Aim of the exercise:
The reply should hold only the lines from the one with "Receipts\Contributions | |" through the end of the data, each given exactly.
+ + + +
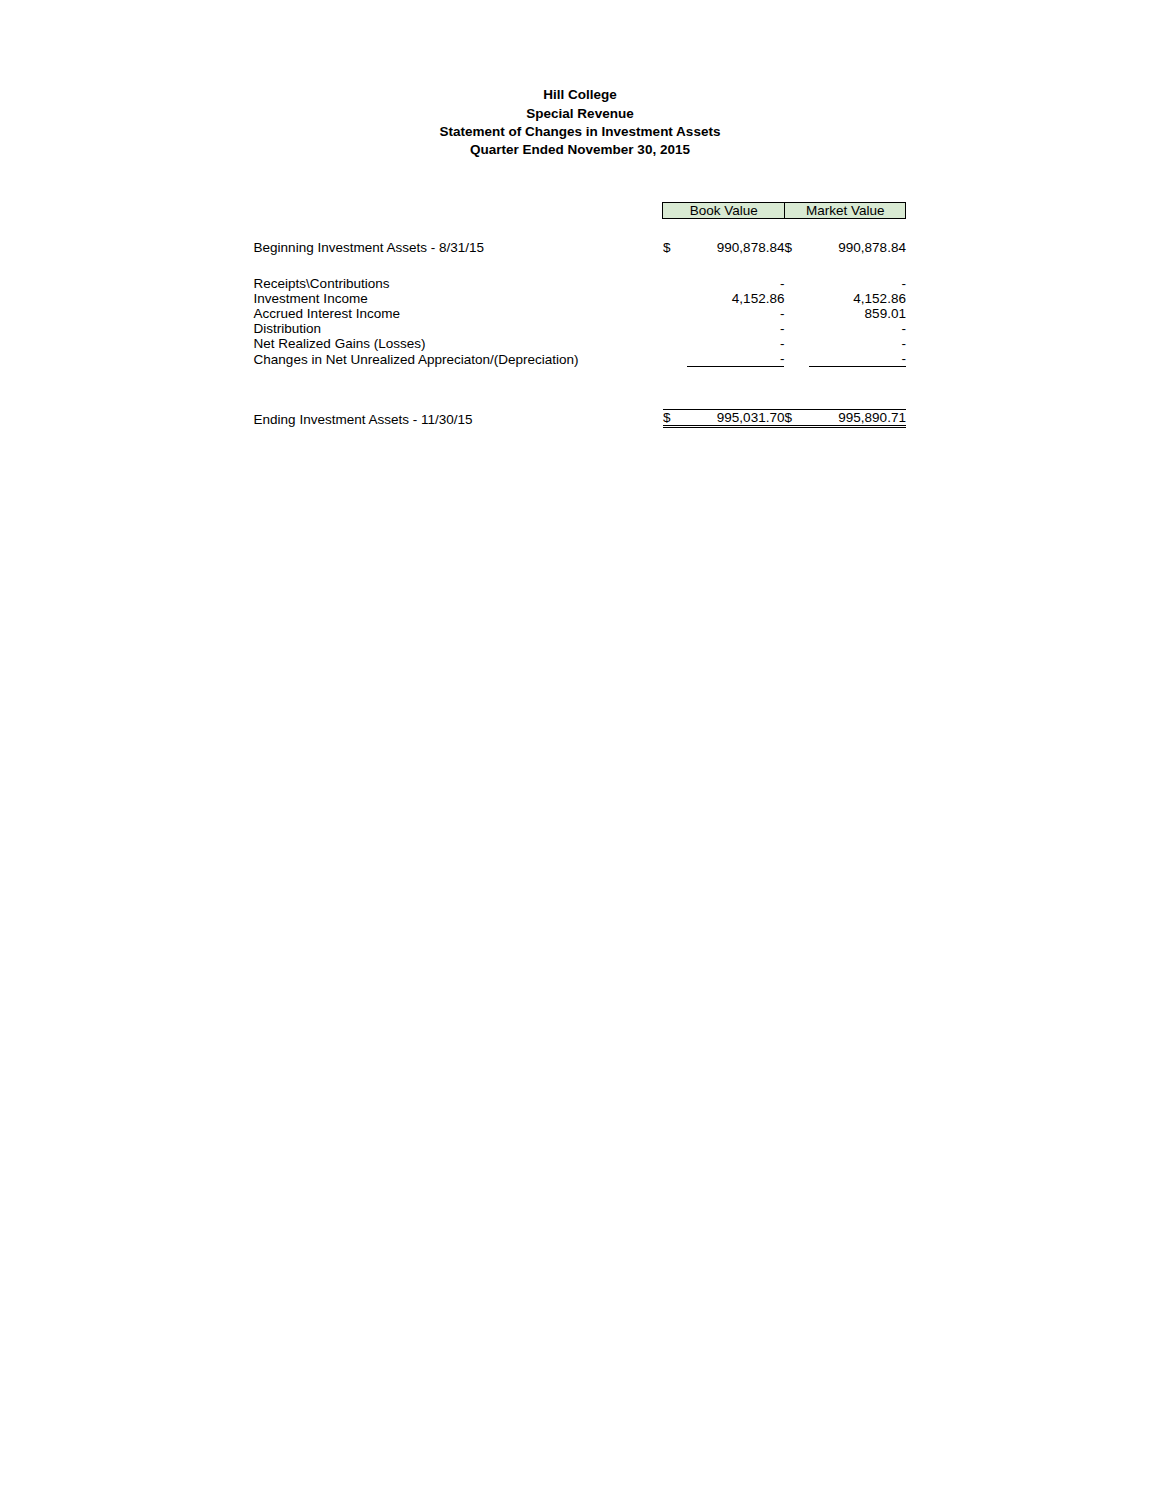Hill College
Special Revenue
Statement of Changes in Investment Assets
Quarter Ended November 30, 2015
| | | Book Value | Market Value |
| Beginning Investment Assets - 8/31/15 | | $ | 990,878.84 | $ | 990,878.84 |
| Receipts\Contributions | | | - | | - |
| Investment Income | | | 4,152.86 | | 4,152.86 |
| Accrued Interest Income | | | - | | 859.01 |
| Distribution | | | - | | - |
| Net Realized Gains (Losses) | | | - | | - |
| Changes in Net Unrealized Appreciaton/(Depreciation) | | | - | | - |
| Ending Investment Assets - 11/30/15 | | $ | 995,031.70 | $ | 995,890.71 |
+ + + +
Answer for this exercise:
| Receipts\Contributions | | | - | | - |
| Investment Income | | | 4,152.86 | | 4,152.86 |
| Accrued Interest Income | | | - | | 859.01 |
| Distribution | | | - | | - |
| Net Realized Gains (Losses) | | | - | | - |
| Changes in Net Unrealized Appreciaton/(Depreciation) | | | - | | - |
| Ending Investment Assets - 11/30/15 | | $ | 995,031.70 | $ | 995,890.71 |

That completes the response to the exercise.